In a country where the online penetration is less than 1 percent of 14 million people, Cambodia’s internet service providers fight over a very small pie.
So to guarantee itself a piece, Digi has emphasised low prices and the younger demographic. Compared to rivals, Digi aims to charge less for more.
Some providers’ customers pay US$35 a month for unlimited data usage at 128 kilobits per second, while Digi’s clientele can get 1,024 kbps for $12, though they’re capped at 5 gigabytes total for the month.
A low pricing strategy is essential in a country where most of the population is poor and has first accessed the web via mobile phone, according to Digi officials.
“It’s very, very hard to start to use the internet by the computer so we try to make their life easy and to help them,” said Chief Marketing Officer Maria Teplukhina.
At the same time, those prices also exist to attract Phnom Penh’s youth. Some 70 percent of the firms’ customers have never before had a home connection, and are overwhelmingly young people, she said.
In addition, Digi has packaged a number of services geared toward the youth segment, including access to certain social networking and local sites without it subtracting from a customer’s data-usage limits.
“It is not magic” that the firm can offer these services at low prices, Chief Executive Officer Andrey Shin said. “We are in the same position as our competitors.”
Digi is operated by DTV Star Co Ltd, which is owned by Kazakh investors.
The company’s plan since its 2008 inception has been to invest in infrastructure and build a customer base, even if at the expense of profits, Shin said. As the market grows, he is counting on profits to rise.
The firm declined to reveal its profits or current subscriber base.

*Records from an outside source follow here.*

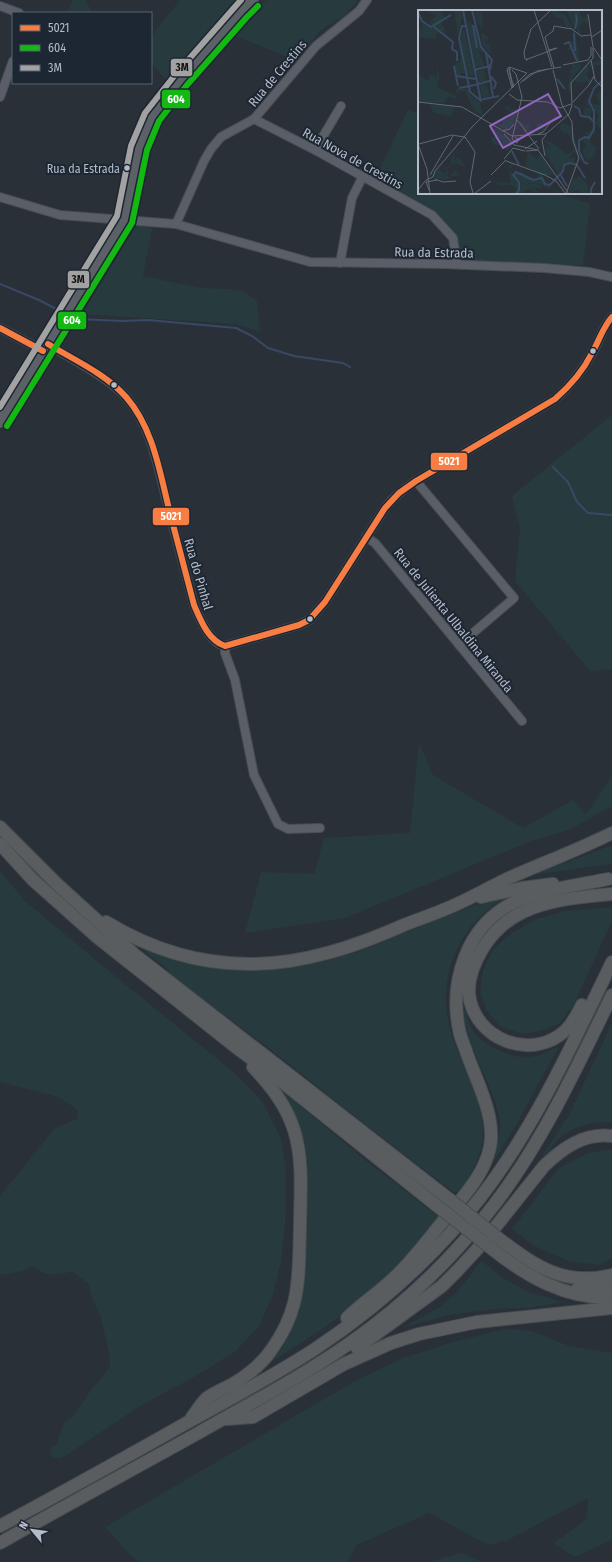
<svg xmlns="http://www.w3.org/2000/svg" width="612" height="1562" font-family="'Fira Sans Condensed',sans-serif">
<rect width="100%" height="100%" fill="#2a3038"/>
<g fill="#273a3e">
<path d="M73 0H85L93 13H67Z"/>
<path d="M180 0H243L225 13 168 82 151 63V37Z"/>
<path d="M267 0H358L344 16 321 30 295 60 230 34 249 11Z"/>
<path d="M408 110 419 114V193H556L590 204 583 265 457 264 453 238 432 215 375 179Z"/>
<path d="M153 224 143 276 201 288 229 289 244 292 257 301 260 332 235 324 82 314 137 225Z"/>
<path d="M612 415V669L590 671 515 581 520 528 512 496Z"/>
<path d="M419 743 433 775 523 828 573 800 586 814 612 776V806L571 829 531 841 345 918 245 933 261 872 314 874 324 838 410 833Z"/>
<path d="M612 845V864L531 875V873L559 865Z"/>
<path d="M0 871 25 901 126 985 231 1070 262 1101 281 1139 286 1171 285 1225 281 1262 272 1297 259 1326 236 1351 194 1377 140 1406 60 1459 50 1456 52 1446 56 1445 64 1423 73 1417 91 1390 110 1367 109 1352 101 1317 93 1300 88 1283 71 1271C59 1277 42 1275 32 1266L23 1271 0 1275V1196L55 1128 77 1119 78 1110 58 1097 0 1082Z"/>
<path d="M512 895C503 900 494 905 486 911 451 941 437 991 452 1035 462 1065 482 1097 483 1130 484 1154 471 1174 459 1194L456 1191 454 1192C392 1146 331 1097 270 1049 236 1023 201 999 168 973L170 971 142 949 143 947C173 956 205 968 237 970 284 973 332 962 376 945 421 927 465 905 512 895Z"/>
<path d="M612 907V921L574 1004 560 1023 540 1031 522 1034 500 1026 487 1011 480 992 483 970 493 949 512 933 536 919 567 911Z"/>
<path d="M465 1009C467 1015 469 1023 472 1029 481 1045 514 1060 531 1057 540 1056 549 1051 557 1047L558 1048 516 1125 489 1169 487 1167C492 1154 499 1141 500 1126 502 1109 479 1066 473 1048 468 1036 465 1023 462 1010Z"/>
<path d="M612 1023V1123C596 1120 574 1126 561 1137 555 1142 550 1150 545 1156L543 1155 570 1113Z"/>
<path d="M277 1086 366 1161 439 1217C417 1243 395 1269 370 1292 338 1320 301 1344 264 1366L289 1328 303 1182Z"/>
<path d="M612 1149V1258L599 1265 568 1261 535 1246 512 1229 559 1168 588 1153Z"/>
<path d="M481 1261 505 1279 528 1292 563 1302 530 1308 494 1309 448 1315 402 1328 440 1307 457 1292Z"/>
<path d="M504 1329 532 1331 569 1346 612 1353V1540L575 1557 554 1543 587 1519 588 1498 508 1540 488 1545 429 1513 357 1545 347 1562H139L129 1554 105 1527 355 1381 403 1358 450 1343Z"/>
<path d="M461 1553 482 1562H429Z"/>
</g>
<g fill="none" stroke-linecap="round" stroke-linejoin="round">
<g stroke="#384963" stroke-width="2">
<path d="M0 284 39 300 60 311"/>
<path d="M78 319 122 321 148 320 236 328 252 336 268 348 294 356 343 363 350 367"/>
<path d="M553 467 568 482 577 502 588 513 612 515"/>
</g>
<g stroke="#484c53" stroke-width="10">
<g id="minor">
<path d="M0 6 19 13"/>
<path d="M0 97 13 61"/>
<path d="M254 119 315 150 432 215 453 238 457 264"/>
<path d="M315 150 341 106"/>
<path d="M0 197 60 215 176 224 310 262 444 264 544 268 589 272 612 277"/>
<path d="M176 224 204 161 211 149 221 137 254 119 316 46 359 11 367 0"/>
<path d="M340 263 352 198 363 176"/>
<path d="M0 328 43 351"/>
<path d="M48 344C71 359 108 377 126 397 153 427 159 473 169 510 177 542 186 573 194 605 199 617 210 644 225 646L299 625 309 620 325 602 385 508C394 496 403 489 416 481L555 399C574 383 586 366 597 344 601 335 605 324 612 317"/>
<path d="M416 481 514 598 459 645"/>
<path d="M366 537 375 543 522 721"/>
<path d="M225 646V653L235 680 254 775 278 824 288 829 320 828"/>
</g>
</g>
<g stroke="#484c55" stroke-width="12">
<path id="major" d="M0 422 125 219 139 148 152 117 181 80 241 11 253 0"/>
</g>
<g stroke="#474c53" stroke-width="14">
<g id="highway">
<path d="M0 827 58 885 135 955 449 1199"/>
<path d="M0 844 33 880 97 937 237 1048 286 1085 441 1209"/>
<path d="M481 897 522 888 553 884"/>
<path d="M106 922C175 964 248 975 327 953 354 946 379 936 404 925 422 918 440 912 457 904 475 896 492 886 509 878 543 863 578 850 612 833"/>
<path d="M582 1005C578 1013 573 1023 566 1030 532 1062 474 1040 469 994 468 978 475 961 483 948 492 933 507 919 523 912 551 899 582 897 612 894"/>
<path d="M498 1238C535 1266 564 1287 612 1275"/>
<path d="M491 1248C526 1276 565 1299 612 1298"/>
<path d="M578 1288 598 1289 612 1286"/>
<path d="M347 1318C363 1302 383 1290 399 1273 414 1258 427 1241 440 1225 459 1201 484 1177 490 1147 496 1117 477 1082 467 1054 465 1047 462 1041 460 1034 448 983 466 924 517 901 545 889 578 885 608 879"/>
<path d="M357 1348 442 1286 457 1271 481 1245 544 1166C564 1147 584 1133 612 1136"/>
<path d="M192 1417C197 1411 201 1403 207 1398 214 1393 223 1389 231 1385 247 1376 262 1364 272 1349 282 1335 290 1319 294 1303 300 1279 299 1254 300 1230 300 1197 304 1162 294 1130 286 1105 271 1086 253 1067"/>
<path d="M227 1419 253 1417 344 1364 391 1343 419 1334 477 1322 612 1308"/>
<path d="M0 1526C61 1493 121 1460 181 1426 226 1401 272 1377 315 1349 378 1307 434 1257 480 1198 535 1127 573 1043 612 962"/>
<path d="M0 1543C66 1505 134 1469 200 1432 251 1403 303 1376 350 1343 404 1305 453 1258 494 1205 543 1141 577 1067 612 995"/>
</g>
</g>
<use href="#minor" stroke="#5a5e66" stroke-width="8"/>
<use href="#major" stroke="#5c6168" stroke-width="11"/>
<use href="#highway" stroke="#5a5d60" stroke-width="12"/>
<g stroke="#474c53" stroke-width="14" stroke-linecap="butt">
<g id="highway-bridge">
<path d="M449 1199 498 1238"/>
<path d="M441 1209 491 1248"/>
</g>
</g>
<use href="#highway-bridge" stroke="#5a5d60" stroke-width="12"/>
<g stroke="#1d2633" stroke-width="9">
<g id="bus-1">
<path d="M0 328 43 351"/>
<path d="M48 344C74 360 106 374 126 397 154 429 160 474 170 513 178 544 186 574 194 605 201 621 208 640 225 646L299 625 309 620 325 602 385 508 399 493 416 481 555 399C570 386 583 371 592 353 599 341 603 327 612 317"/>
</g>
</g>
<g stroke="#1d2633" stroke-width="9">
<path id="bus-2" d="M7 426 132 223 147 150 159 121 187 85 247 17 258 6"/>
</g>
<g stroke="#1d2633" stroke-width="9">
<path id="bus-3" d="M0 407 117 216 131 146 145 113 175 75 241 0"/>
</g>
<use href="#bus-1" stroke="#f77d43" stroke-width="6"/>
<use href="#bus-2" stroke="#13b813" stroke-width="6"/>
<use href="#bus-3" stroke="#a2a2a2" stroke-width="6"/>
</g>
<g fill="#b4bcc9" stroke="#1d2633" stroke-width="1.5">
<circle cx="127" cy="168" r="3.5"/>
<circle cx="593" cy="351" r="3.5"/>
<circle cx="114" cy="385" r="3.5"/>
<circle cx="310" cy="619" r="3.5"/>
</g>
<g text-anchor="middle" stroke-width="4" stroke-linejoin="round" paint-order="stroke">
<g font-size="12" fill="#b4bcc9" stroke="#1d2633" text-anchor="end">
<text x="120" y="173">Rua da Estrada</text>
</g>
<g font-size="13" fill="#b4bcc9" stroke="#1d2633">
<text transform="translate(277 73) rotate(-50)" y="5">Rua de Crestins</text>
<text transform="translate(353 158) rotate(29)" y="5">Rua Nova de Crestins</text>
<text transform="translate(434 252) rotate(1)" y="5">Rua da Estrada</text>
<text transform="translate(199 574) rotate(74)" y="5">Rua do Pinhal</text>
<text transform="translate(454 620) rotate(51)" y="5">Rua de Julienta Ulbaldina Miranda</text>
</g>
</g>
<g transform="translate(418 10)">
<rect width="184" height="184" fill="#2a3038"/>
<path d="M8 0H25L24 5 28 6 23 12 28 21 27 23 21 20 17 29 0 27 4 13 13 17 11 12 18 6ZM36 0H43L45 5 40 26ZM55 0 59 11 58 9 63 8H59L57 0 65 4 63 22 72 28 66 33 73 35 72 41 76 43H72L65 36 62 16 57 9ZM134 0 147 4 155 18 148 17 145 9 135 6ZM148 0H161L164 8 170 6 169 16 165 10 164 15H161L163 25 159 22V18L157 19ZM49 10 57 16 62 38 66 42H61L67 56H57ZM46 18 56 64 54 67 49 65 42 29ZM154 20 157 21 162 52 159 53 154 40H147L153 36 152 31H155ZM40 27 47 63H42L43 67 39 66 36 55 43 50ZM183 50 184 55H176L177 60 170 56 171 62 168 63 172 69 168 66 173 71 171 75 169 71 158 73 157 70 154 78 157 68 166 58 174 52 175 54V52ZM161 53 164 57 155 67 152 85 149 72 151 76V69L155 67H150V68L149 71V67L153 65 152 59H155L153 55 149 56 157 54 158 56ZM19 55 22 70 19 71 21 78 38 86 37 89 31 86 26 93 0 92 2 80 0 64 10 71 12 65H17L18 71ZM69 59 66 60 68 71H71L61 73 59 61ZM72 74 69 75 72 86H74L64 88 62 76ZM37 79H50L52 85 62 92 65 106 57 102 47 81 39 82ZM184 81 183 104V121L178 113 180 105 174 94 182 95 178 84ZM171 84 170 91 174 100 172 107H169L165 103 167 97 173 98 168 94ZM12 94 36 96 33 107 15 102ZM90 96 93 100 99 98 95 116 88 120 79 115 85 113 84 108 91 109 92 102 87 98ZM103 111 108 116 111 114 112 122H118L119 115 122 113 129 116 126 121 130 122 115 124 103 115 101 112ZM145 113 154 117 160 144 156 142 151 148H156V151L160 154H145L144 160 140 164 128 145 127 140 131 135 125 131 134 132 149 144 152 143 156 139 152 125 144 122 141 117ZM175 114 178 123 172 124V132L179 139 175 148 169 150 164 141 169 134 165 133 166 128 163 127 169 126 167 122 170 123V117L171 123 174 121ZM76 119 86 125 95 137 88 141 83 130 77 128 82 136 76 135 73 128 76 127ZM36 141 37 152 39 147 43 149 49 160 43 155 37 161 41 165 33 167 30 169 33 170 17 168 13 165 23 156 26 159 32 156ZM35 153 42 155 30 168V161L27 162 29 166 21 159 23 156 26 160 33 157ZM110 142 119 149 123 144 136 165H125L126 173 133 176 132 179 139 181V183L126 176 115 173 110 174 107 176 115 173 124 175V178H116L120 181 117 184 112 178 103 184H87L98 182 97 177 92 175H81L77 172 92 173 91 156 94 153 97 154 92 159 94 163 102 162 104 158 103 162 120 170V163L107 156ZM162 166 170 175V184H164L159 180 153 183 149 178V176L151 174 150 177 152 178 155 169Z" fill="#273a3e" fill-rule="evenodd"/>
<path fill="none" stroke="#384963" stroke-width="2" d="M45 0 63 92M54 0 63 37 74 50 72 59 69 57 71 54M0 2 4 11 13 17 33 5M55 15 59 38M48 16H44L41 28 52 82 62 90 81 86M16 17 35 32 34 39 39 42V51M157 19 159 10 158 4M156 23 157 41M146 34 151 32 159 51M68 42 75 87M36 56 40 76M57 62 59 59 73 56M38 66 58 69M73 66 78 73 76 79M139 69 147 79M59 72 62 74 74 70M41 78 62 74M156 96 161 99 163 106 171 107 177 113M94 141 101 155M170 154 166 152 161 141V130L167 127 171 128 176 119V101L171 91 176 78 184 71M142 164 149 176M98 184 101 180V172L95 165 98 162 115 170 124 168 127 174 132 175 145 161 146 155 152 153 159 155 167 168M173 184V179L177 172"/>
<path fill="none" stroke="#616872" stroke-width="1" d="M116 0 134 57M170 4 175 37 184 50M174 27 184 20M110 49 139 38 131 40M173 50 177 70 184 77M108 51 110 49H107L106 42 113 19 133 0M145 55 170 50 173 45V37M91 57 109 63M91 57V59L94 71 96 76 94 78 89 60 90 58H91V59L93 60M136 58 127 27 135 21 136 16 154 19 163 26 173 25M91 60 95 78M94 60 98 64 104 87 94 129 99 133 101 130 97 127M135 60 144 95 154 112 155 130 161 148 148 184M105 71 119 61 143 57M102 73 112 64 130 59M91 84 99 90 130 92 142 98 153 94M0 92 44 97 94 126 128 124 151 104 154 95 153 73 175 48V38M155 92 171 75 176 66M98 109 108 121M106 119 121 139M84 121 92 119 96 114M86 124 96 135 120 140 151 184M120 124 125 122 133 112M47 127 57 142 52 172 55 183M48 128 46 127 54 117 109 63M0 134 9 159 12 184M1 134 34 125 46 127M36 139 46 127M107 139 119 131M108 141 120 140M127 146 124 130 128 125M86 149 95 138 107 141M88 151 127 165 138 171 148 184M12 165 35 126M73 165 88 150M17 169 25 172 38 171M0 180 8 170 15 167 17 161 37 138M11 180 8 172 19 170M56 184 73 171"/>
<path fill="#9266c3" fill-opacity="0.15" stroke="#9266c3" stroke-width="2" d="M130 84 143 106 85 138 72 116Z"/>
<rect width="184" height="184" fill="none" stroke="#b4bcc9" stroke-width="2"/>
</g>
<g stroke="#1d2633" stroke-width="1.5">
<rect x="170" y="58" width="23" height="19" rx="4" fill="#a2a2a2"/>
<rect x="161" y="89" width="30" height="20" rx="4" fill="#13b813"/>
<rect x="67" y="270" width="23" height="19" rx="4" fill="#a2a2a2"/>
<rect x="57" y="311" width="30" height="19" rx="4" fill="#13b813"/>
<rect x="430" y="452" width="38" height="19" rx="4" fill="#f77d43"/>
<rect x="152" y="507" width="38" height="19" rx="4" fill="#f77d43"/>
</g>
<g font-size="11" text-anchor="middle" font-weight="bold" fill="#fff">
<text x="176" y="103">604</text>
<text x="72" y="324">604</text>
<text x="449" y="465">5021</text>
<text x="171" y="520">5021</text>
</g>
<g font-size="11" text-anchor="middle" font-weight="bold" fill="#111">
<text x="182" y="71">3M</text>
<text x="78" y="283">3M</text>
</g>
<rect x="12" y="12" width="140" height="72" fill="#1d2633" stroke="#59626f"/>
<rect x="20" y="25" width="20" height="6" fill="#f77d43" stroke="#59626f"/>
<text x="48" y="32" font-size="12" fill="#b4bcc9">5021</text>
<rect x="20" y="45" width="20" height="6" fill="#13b813" stroke="#59626f"/>
<text x="48" y="52" font-size="12" fill="#b4bcc9">604</text>
<rect x="20" y="65" width="20" height="6" fill="#a2a2a2" stroke="#59626f"/>
<text x="48" y="72" font-size="12" fill="#b4bcc9">3M</text>
<g transform="translate(32 1530) rotate(299)" stroke="#1d2633" stroke-width="3" paint-order="stroke">
<path d="M0-3L7 15L0 10L-7 15Z" fill="#b4bcc9"/>
<text y="-6" font-size="11" font-weight="bold" text-anchor="middle" fill="#b4bcc9">N</text>
</g>
</svg>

But Shin did say the current number of customers is “not enough to make huge money.”
Digi presently operates only in Phnom Penh city, but intends to expand into Battambang, Siem Reap, Kampong Cham and other areas “definitely in the next year,” Tepulkhina said.

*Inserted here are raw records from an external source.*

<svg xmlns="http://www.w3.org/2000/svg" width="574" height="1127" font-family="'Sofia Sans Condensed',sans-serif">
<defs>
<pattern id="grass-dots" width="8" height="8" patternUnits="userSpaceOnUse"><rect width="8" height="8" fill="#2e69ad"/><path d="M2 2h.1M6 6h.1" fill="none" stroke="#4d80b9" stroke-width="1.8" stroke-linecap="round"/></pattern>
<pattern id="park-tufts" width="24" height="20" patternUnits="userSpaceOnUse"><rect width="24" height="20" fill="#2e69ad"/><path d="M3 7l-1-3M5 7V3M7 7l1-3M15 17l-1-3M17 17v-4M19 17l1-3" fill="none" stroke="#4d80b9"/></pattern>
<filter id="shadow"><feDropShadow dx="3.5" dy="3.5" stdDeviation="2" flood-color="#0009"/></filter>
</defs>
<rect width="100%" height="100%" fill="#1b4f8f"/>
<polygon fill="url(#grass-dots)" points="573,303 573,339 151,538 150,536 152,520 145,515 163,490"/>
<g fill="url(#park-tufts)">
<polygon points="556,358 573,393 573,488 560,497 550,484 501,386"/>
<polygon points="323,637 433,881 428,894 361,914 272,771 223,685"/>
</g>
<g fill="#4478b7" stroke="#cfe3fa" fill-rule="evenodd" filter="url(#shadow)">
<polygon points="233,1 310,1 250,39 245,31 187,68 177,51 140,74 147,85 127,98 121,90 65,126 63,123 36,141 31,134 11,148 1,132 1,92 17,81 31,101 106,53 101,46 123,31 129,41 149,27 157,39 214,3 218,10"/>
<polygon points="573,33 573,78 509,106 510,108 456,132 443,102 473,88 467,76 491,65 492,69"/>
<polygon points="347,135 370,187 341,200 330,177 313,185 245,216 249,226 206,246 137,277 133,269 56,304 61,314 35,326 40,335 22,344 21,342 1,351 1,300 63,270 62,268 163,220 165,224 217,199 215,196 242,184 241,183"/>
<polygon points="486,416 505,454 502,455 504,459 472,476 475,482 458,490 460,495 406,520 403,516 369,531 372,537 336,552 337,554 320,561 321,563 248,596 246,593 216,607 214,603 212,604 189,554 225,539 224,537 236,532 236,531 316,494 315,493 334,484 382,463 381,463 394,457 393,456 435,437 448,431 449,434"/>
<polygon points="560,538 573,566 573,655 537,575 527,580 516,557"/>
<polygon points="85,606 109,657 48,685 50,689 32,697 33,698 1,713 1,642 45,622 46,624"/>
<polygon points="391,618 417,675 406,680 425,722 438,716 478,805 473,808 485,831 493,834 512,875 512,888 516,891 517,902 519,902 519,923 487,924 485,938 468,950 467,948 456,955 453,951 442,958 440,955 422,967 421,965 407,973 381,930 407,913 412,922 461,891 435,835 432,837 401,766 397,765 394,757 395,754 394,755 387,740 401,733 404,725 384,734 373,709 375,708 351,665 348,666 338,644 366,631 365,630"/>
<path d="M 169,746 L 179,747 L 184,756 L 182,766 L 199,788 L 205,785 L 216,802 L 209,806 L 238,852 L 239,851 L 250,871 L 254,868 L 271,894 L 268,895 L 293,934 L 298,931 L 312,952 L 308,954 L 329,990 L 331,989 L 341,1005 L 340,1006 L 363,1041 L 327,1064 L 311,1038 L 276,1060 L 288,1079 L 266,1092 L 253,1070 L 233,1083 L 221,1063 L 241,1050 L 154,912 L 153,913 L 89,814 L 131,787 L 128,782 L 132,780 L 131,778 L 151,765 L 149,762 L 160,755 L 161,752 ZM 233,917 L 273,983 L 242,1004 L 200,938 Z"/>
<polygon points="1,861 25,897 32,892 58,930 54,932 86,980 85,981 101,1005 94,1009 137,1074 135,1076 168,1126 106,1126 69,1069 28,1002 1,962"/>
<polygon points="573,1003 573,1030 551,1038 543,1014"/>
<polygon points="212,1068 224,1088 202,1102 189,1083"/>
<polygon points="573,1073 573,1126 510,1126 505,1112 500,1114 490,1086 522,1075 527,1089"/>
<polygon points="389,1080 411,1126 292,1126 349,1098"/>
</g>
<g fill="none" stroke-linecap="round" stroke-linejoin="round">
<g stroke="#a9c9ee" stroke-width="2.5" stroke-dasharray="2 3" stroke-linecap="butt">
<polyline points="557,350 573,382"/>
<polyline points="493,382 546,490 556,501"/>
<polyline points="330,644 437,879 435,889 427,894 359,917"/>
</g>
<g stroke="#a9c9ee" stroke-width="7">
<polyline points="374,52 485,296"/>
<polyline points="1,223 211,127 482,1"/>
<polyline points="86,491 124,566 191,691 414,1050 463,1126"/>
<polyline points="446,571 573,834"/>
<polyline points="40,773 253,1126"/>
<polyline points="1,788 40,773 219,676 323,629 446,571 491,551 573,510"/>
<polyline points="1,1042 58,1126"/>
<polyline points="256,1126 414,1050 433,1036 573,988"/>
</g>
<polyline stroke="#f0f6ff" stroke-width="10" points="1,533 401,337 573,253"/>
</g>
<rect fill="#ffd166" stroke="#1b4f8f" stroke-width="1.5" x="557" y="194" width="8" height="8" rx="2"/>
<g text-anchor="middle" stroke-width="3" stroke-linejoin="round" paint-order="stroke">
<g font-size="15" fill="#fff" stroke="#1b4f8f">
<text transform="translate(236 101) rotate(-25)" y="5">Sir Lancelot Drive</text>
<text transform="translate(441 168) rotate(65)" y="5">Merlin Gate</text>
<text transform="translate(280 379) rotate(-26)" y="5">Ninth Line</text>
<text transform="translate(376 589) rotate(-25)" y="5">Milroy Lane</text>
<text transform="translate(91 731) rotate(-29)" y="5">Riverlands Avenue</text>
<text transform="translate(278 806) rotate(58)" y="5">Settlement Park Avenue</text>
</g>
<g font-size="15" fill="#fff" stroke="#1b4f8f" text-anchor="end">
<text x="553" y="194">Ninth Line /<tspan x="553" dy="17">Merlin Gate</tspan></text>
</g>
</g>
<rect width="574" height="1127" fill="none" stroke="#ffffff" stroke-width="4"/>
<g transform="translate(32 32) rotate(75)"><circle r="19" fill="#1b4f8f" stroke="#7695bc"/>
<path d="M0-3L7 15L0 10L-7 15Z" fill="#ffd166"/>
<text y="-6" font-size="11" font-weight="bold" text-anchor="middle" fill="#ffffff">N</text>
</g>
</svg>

The firm is also open to acquiring a competitor or being acquired itself, depending on the situation.
“We’re open for any discussion, any opportunity that could improve our business and extend and make it bigger, if it has business sense,” Shin said.
He said Digi has not given up on its hopes of bringing customers Internet Protocol television.
In 2009, a Ministry of Post and Telecommunications licence was overridden by a monopoly licence granted to local cable company PPCTV by the Ministry of Information.
Digi’s appeals went unheeded, leaving the company to wait until PPCTV’s licence expires. Shin stated he would apply again at that time. “We suspended this situation for a while,” he said.
PPCTV did not respond to a request for comment, while Information Minister Khieu Kanharith could not be reached yesterday.